Day 53 – Split Test Insights: How Simple Alignment Doubled My Opt-In Rate
Follow my daily journey to $240K as I build, test, and scale profitable funnels.
It’s October 23rd — Day 53 — and today was all about the numbers that reveal where alignment and messaging truly matter. This morning, I reviewed two live split tests: one on my organic opt-in funnel and another on my main sales page.
Both offered a reminder that sometimes the smallest, smartest adjustments can make the biggest difference.
Before we dive into the results, here’s the daily snapshot. Yesterday’s sales came in at $819 on $459 ad spend, leaving $360 profit — steady, but nothing spectacular.
Today, by 2 p.m., we were sitting at $328, so it might finish slightly below that line. Still, data days like this are about learning, not chasing highs.

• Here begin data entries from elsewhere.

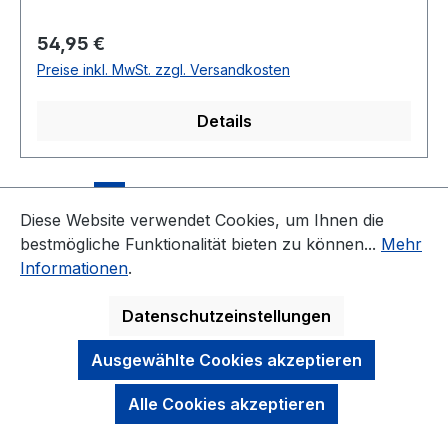
Regulärer Preis:
54,95 €
Preise inkl. MwSt. zzgl. Versandkosten
Details
Seite
Seite
Seite
1
2
3
Diese Website verwendet Cookies, um Ihnen die
bestmögliche Funktionalität bieten zu können...
Mehr
Informationen
.
Datenschutzeinstellungen
KONTAKT
Ausgewählte Cookies akzeptieren
NEWSLETTER
Alle Cookies akzeptieren
DARAUF KÖNNEN SIE SICH VERLASSEN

The Opt-In Split Test: Doubling Conversions Through Better Messaging
For months, my organic funnel — traffic from YouTube and my decade-old blog — had been quietly bringing in a few hundred dollars a month.
Last month it made just $500 in sales, so it hadn’t been a big focus. But I realized I’d been overlooking something obvious: the message on the opt-in page wasn’t really aligned with the main offer.

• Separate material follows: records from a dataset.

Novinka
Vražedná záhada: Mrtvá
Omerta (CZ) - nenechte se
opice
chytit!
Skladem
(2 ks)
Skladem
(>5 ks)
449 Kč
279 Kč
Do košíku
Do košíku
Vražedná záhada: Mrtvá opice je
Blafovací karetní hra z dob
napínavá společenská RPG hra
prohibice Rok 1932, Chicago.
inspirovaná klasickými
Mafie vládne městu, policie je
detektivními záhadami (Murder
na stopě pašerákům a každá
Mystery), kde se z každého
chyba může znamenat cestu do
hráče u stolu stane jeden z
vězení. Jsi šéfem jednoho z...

The original page was plain and generic: “Get your free tab book and sample video lessons.” It worked, but not well.
So, I flipped the script.
The new version now leads with what people actually value most — the video lessons — and positions the tab book as a bonus.
More importantly, it speaks directly to my real audience: over-50s who want to play great songs fast, not get lost in complex theory.
Early results were striking.
YouTube opt-ins jumped 2.5× (from 2–3 percent to around 7 percent).
Blog traffic improved 30 percent (from ~16 percent to ~23.5 percent).
Nothing fancy — just clear, relevant messaging for the right audience. I’ll let the test run 4–6 weeks to confirm results, then review whether the increase in leads translates into more front-end revenue.
Next, I’ll refine the follow-up email sequence to convert those new leads more effectively.
The Sales Page Split Test: A Lesson in “Old-School” Copy
Meanwhile, my paid traffic split test compared the control page to a new version inspired by a classic 1927 ad from John Caples — rewritten for the guitar niche. It’s story-driven, nostalgic, and designed to emotionally connect with readers.
After a week of data:
Control conversion rate: 2.6 percent.
New page: 2.14 percent.
That’s about a 20 percent difference in favour of the control.
Not what I was hoping for — but still useful. Instead of scrapping the new page, I’ll repurpose it in my cart-abandonment sequence.
Same message, different angle — and it might perform better in that context.
What’s Next
Both tests reminded me of a simple truth: optimisation isn’t about big overhauls; it’s about precision. Small shifts — clearer messaging, tighter audience fit — can move metrics faster than any flashy redesign.
Tomorrow, though, I’m doing something a bit reckless. I can’t resist a new idea.
After a conversation with other funnel builders, I’m launching a completely new funnel based on a different offer I already have — just repackaged and re-positioned.
It’s a fast test to see if the concept has legs. Fail fast, learn faster — that’s the plan.